Note. The User Programmable currency formats (CCA, CCB, CCC and CCD) cannot be defined or written by SavWriter and existing definitions cannot be read by SavReader.

### Date formats

Dates in SPSS. Date formats are a group of numerical formats. SPSS stores dates as the number of seconds since midnight, October 14, 1582 (the beginning of the Gregorian calendar). In SPSS, the user can make these seconds human-readable by giving them a print and/or write format (usually these are set at the same time using the FORMATS command). Examples of such display formats include ADATE (American date, mmddyyyy) and EDATE (European date, ddmmyyyy), SDATE (Asian/Sortable date, yyyymmdd) and JDATE (Julian date).

Reading dates. SavReader deliberately does not honor the different SPSS date display formats, but instead tries to convert them to the more practical (sortable) and less ambibiguous ISO 8601 format (yyyy-mm-dd). You can easily change this behavior by modifying the supportedDates dictionary in __init__.py. Table 2 below shows how SavReader converts SPSS dates. Where applicable, the SPSS-to-Python conversion always results in the 'long' version of a date/time. For instance, TIME5 and TIME40.16 both result in a %H:%M:%S.%f-style format. If you do not want SavReader to automatically convert dates, you can set rawMode=True. If you use this setting, keep in mind that SavReader will also not convert system missing values (\$SYSMIS) to an empty string; instead sysmis values will appear as the smallest value that can be represented on that system (-1 * sys.float_info.max)

Note. [1] IBM SPSS Statistics Command Syntax Reference.pdf [2] http://docs.python.org/2/library/datetime.html [3] ISO 8601 format dates are used wherever possible, e.g. mmddyyyy (ADATE) and ddmmyyyy (EDATE) is not maintained. [4] Months are converted to quarters using a simple lookup table [5] weekday, month names depend on host locale (not on ioLocale argument)

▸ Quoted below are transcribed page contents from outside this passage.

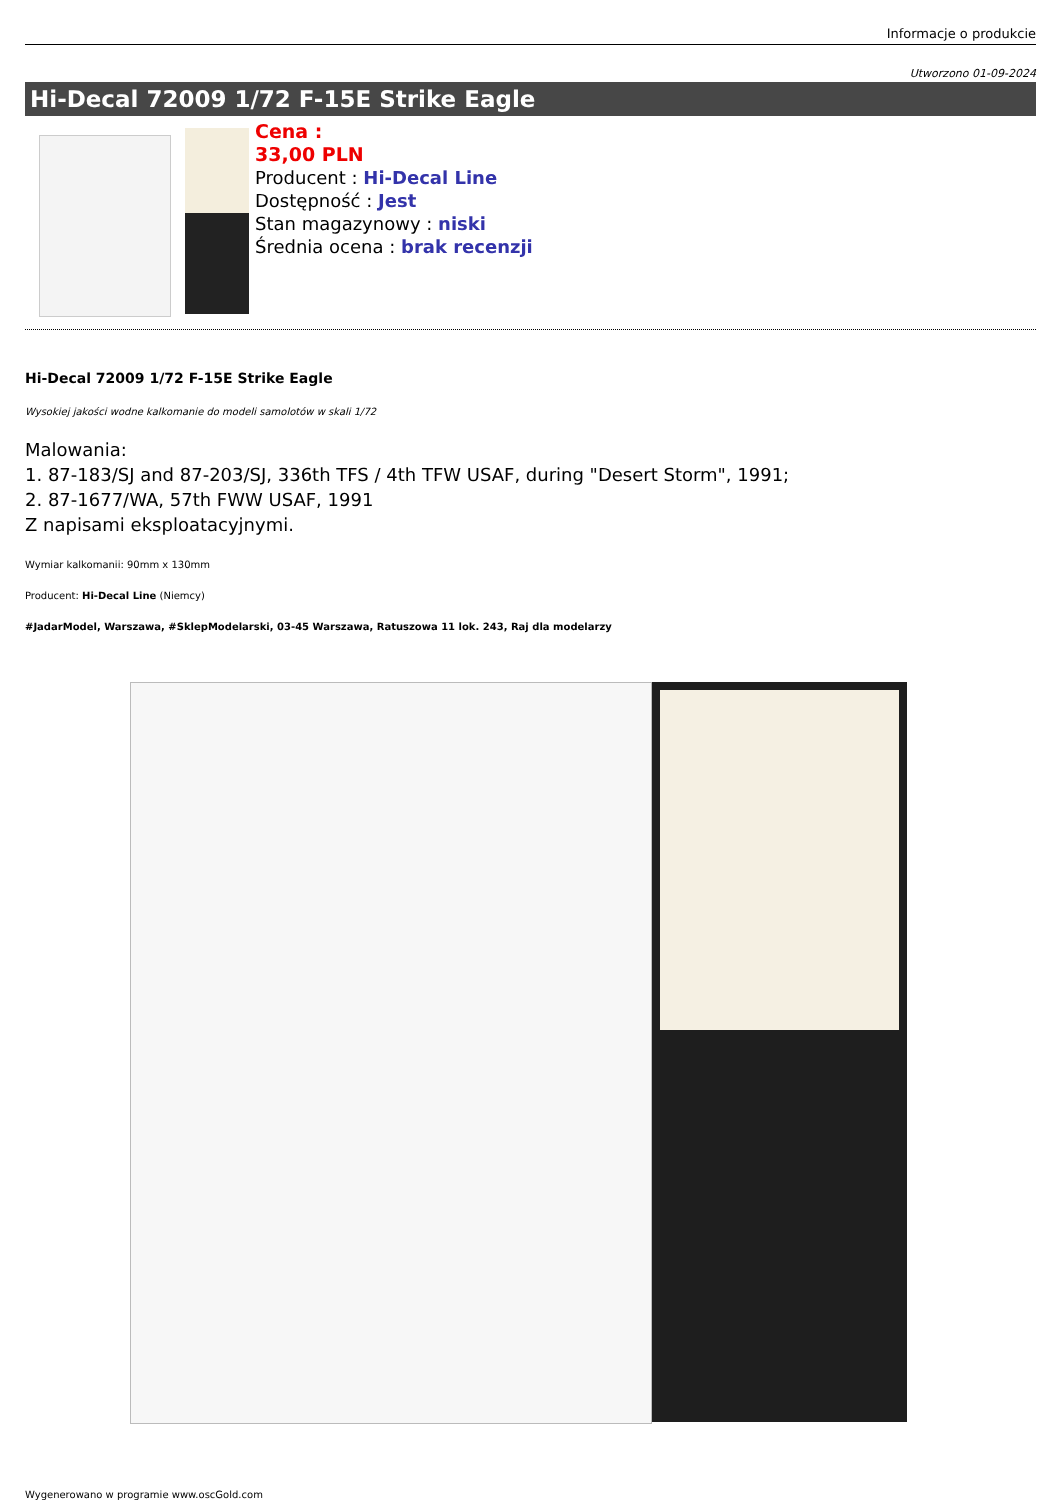Informacje o produkcie
Utworzono 01-09-2024
Hi-Decal 72009 1/72 F-15E Strike Eagle
Cena :
33,00 PLN
Producent : Hi-Decal Line
Dostępność : Jest
Stan magazynowy : niski
Średnia ocena : brak recenzji
Hi-Decal 72009 1/72 F-15E Strike Eagle
Wysokiej jakości wodne kalkomanie do modeli samolotów w skali 1/72
Malowania:
1. 87-183/SJ and 87-203/SJ, 336th TFS / 4th TFW USAF, during "Desert Storm", 1991;
2. 87-1677/WA, 57th FWW USAF, 1991
Z napisami eksploatacyjnymi.
Wymiar kalkomanii: 90mm x 130mm
Producent: Hi-Decal Line (Niemcy)
#JadarModel, Warszawa, #SklepModelarski, 03-45 Warszawa, Ratuszowa 11 lok. 243, Raj dla modelarzy
Wygenerowano w programie www.oscGold.com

Writing dates. With SavWriter a Python date string value (e.g. "2010-10-25") can be converted to an SPSS Gregorian date (i.e., just a whole bunch of seconds) by using the spssDateTime method, e.g.:

kwargs = dict(savFileName="/tmp/date.sav", varNames=['aDate'], varTypes={'aDate': 0}, formats={'aDate': 'EDATE40'})
with SavWriter(**kwargs) as writer:
spssDateValue = writer.spssDateTime("2010-10-25", "%Y-%m-%d")
writer.writerow([spssDateValue])


The display format of the date (i.e., the way it looks in the SPSS data editor after opening the .sav file) may be set by specifying the formats dictionary (see also Table 1). This is one of the optional arguments of the SavWriter initializer. Without such a specification, the date will look like a large integer (the number of seconds since the beginning of the Gregorian calendar).